Dsc_57919. Never, EVER Question Your Guide—Saturday evening, Live Oak owner Steve Elmore and I watched as a single longbeard with three hens strolled out of range through a dirt bare pecan orchard. Two other longbeards flew up in another part of the orchard and where the first birds flew up, we heard two more as we owl hooted at dark. “Five longbeards, not bad,” I thought. Steve was livid. “There were 40 turkeys in here this morning. Somebody’s come in here and messed with these birds (see Lesson 7),” he almost shouted as we drove back to the lodge. We returned the next morning anyway to see what would shake out. We had been wrong. As the sky began to brighten, gobbles rang out across the small orchard. There were more than a dozen longbeards sounding off. The sky was already brightening and I was beginning to wonder how we were going to get to the mesquite stand behind the orchard from where we were, when Steve said, “Come on.” He then set out right through the orchard, toward a low fence without any cover around it. With us was magazine editor Larry Teague. Our march was going to take the three of us not 35 yards from a tree where several birds were roosted. I cringed in an effort to make myself invisible. To say I was doubting my outfitter’s game plan would put it mildly. I just knew we were going to spook these birds. To add to my concern, we got to the fenceline at a spot where there was a single, thigh-round post and a patch of 8-inch high grass. The fence was the property line. It was as far as we could go. “OK, lets sit here and get close so we look like one lump,” Steve said. “No way this is going to work,” I thought.
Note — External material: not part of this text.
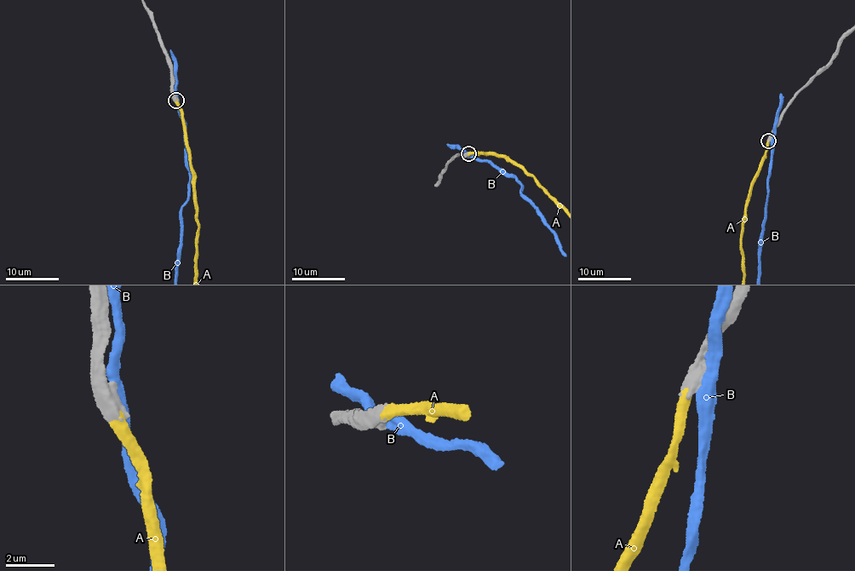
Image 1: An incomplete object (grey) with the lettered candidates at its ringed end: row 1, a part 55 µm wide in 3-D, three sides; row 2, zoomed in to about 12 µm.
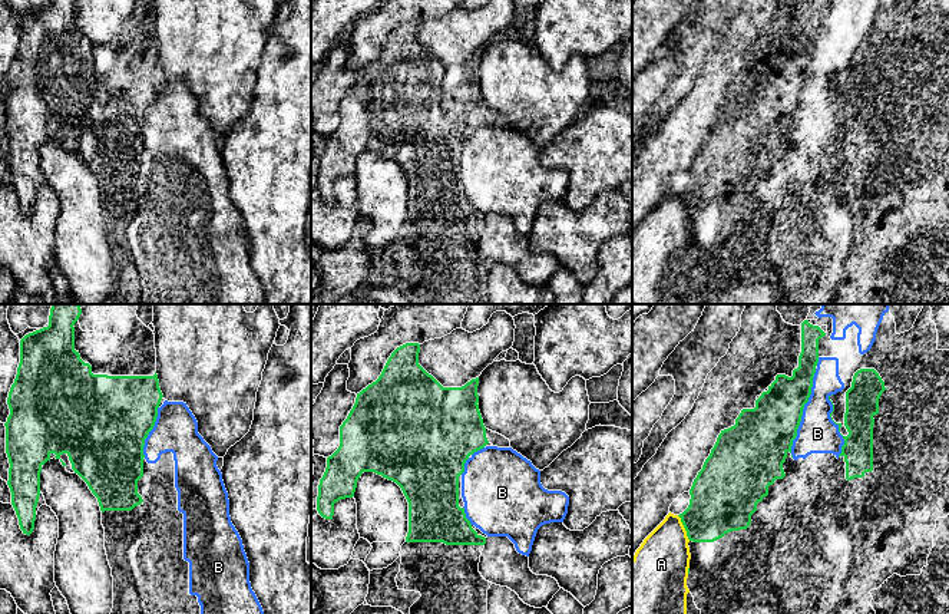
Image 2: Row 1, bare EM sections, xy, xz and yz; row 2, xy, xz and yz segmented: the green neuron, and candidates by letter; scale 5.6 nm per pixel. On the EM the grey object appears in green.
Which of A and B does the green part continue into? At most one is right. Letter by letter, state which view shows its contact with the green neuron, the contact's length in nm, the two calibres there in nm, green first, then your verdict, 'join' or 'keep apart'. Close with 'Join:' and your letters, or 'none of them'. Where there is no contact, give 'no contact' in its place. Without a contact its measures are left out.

I was already wondering how we would get back on the birds after they all headed into the mesquite where I had thought we would start our hunt. Despite my disbelief, I laid down flat, my head lifted slightly against the post and Steve pressed tight to my left. Larry was just on the other side of him. It was still fairly dark when the first birds pitched down 100 yards away. Soon others followed. We began to call and soon had a pair of strutters strolling our way. Birds dropped from the trees in every direction. Steve’s concerns had been for naught and the sun had barely broke the horizon when I cracked a shot off on a whopper of a tom strutting 41 steps away. Steve was my hero.

10. Dead Turkeys Make Bad Alarm Clocks—For part of my hunt I had a great hunting partner join me as I attempted to fill my second tag. He was 10-year-old Hunter Lutto, Karen’s son. What a great kid. He fidgeted a little here and there, but when the hunting got tough, he kept right up with me and whomever our guide was, and when it came time to sit, he did so quietly. He was with me because he had filled both his tags on the first morning of the hunt!!!! Anyway, he missed the morning where Steve put me on my last longbeard. He was in camp sleeping. His mom wanted him up when I returned so I thought it might be funny to wake him up, or rather, let my turkey wake him up. He had attempted to scare me the morning before. So, I strolled into his room, dead turkey in hand, and held it over his bed making a gobbling sound. BAD IDEA! As poor Hunter woke, he looked up to see a turkey’s head hanging inches from his face. In retrospect, not a good way to make a kid wake up. To say he came unglued would be putting it mildly. I felt horrible. It took me a good 10 minutes of apologizing to get Hunter to forgive me. He wouldn’t even look at me. My “hero/buddy” status had just been flushed down the toilet. Thankfully he did forgive me. In fact, he went a step farther and got even. About an hour later, as I showered up for my return home, I was rinsing the soap off my face when I felt a cool breeze drift by me as if somebody had opened the bathroom door. I started to peak around the shower curtain when a blast of ice water rained down upon me. “HUNTER!!!!!!!” I screamed. It was the kid’s crowning moment. His mom and dad, Lex, were bringing him up exactly as a good American kid should be. I had to laugh. Texas is always such a great place.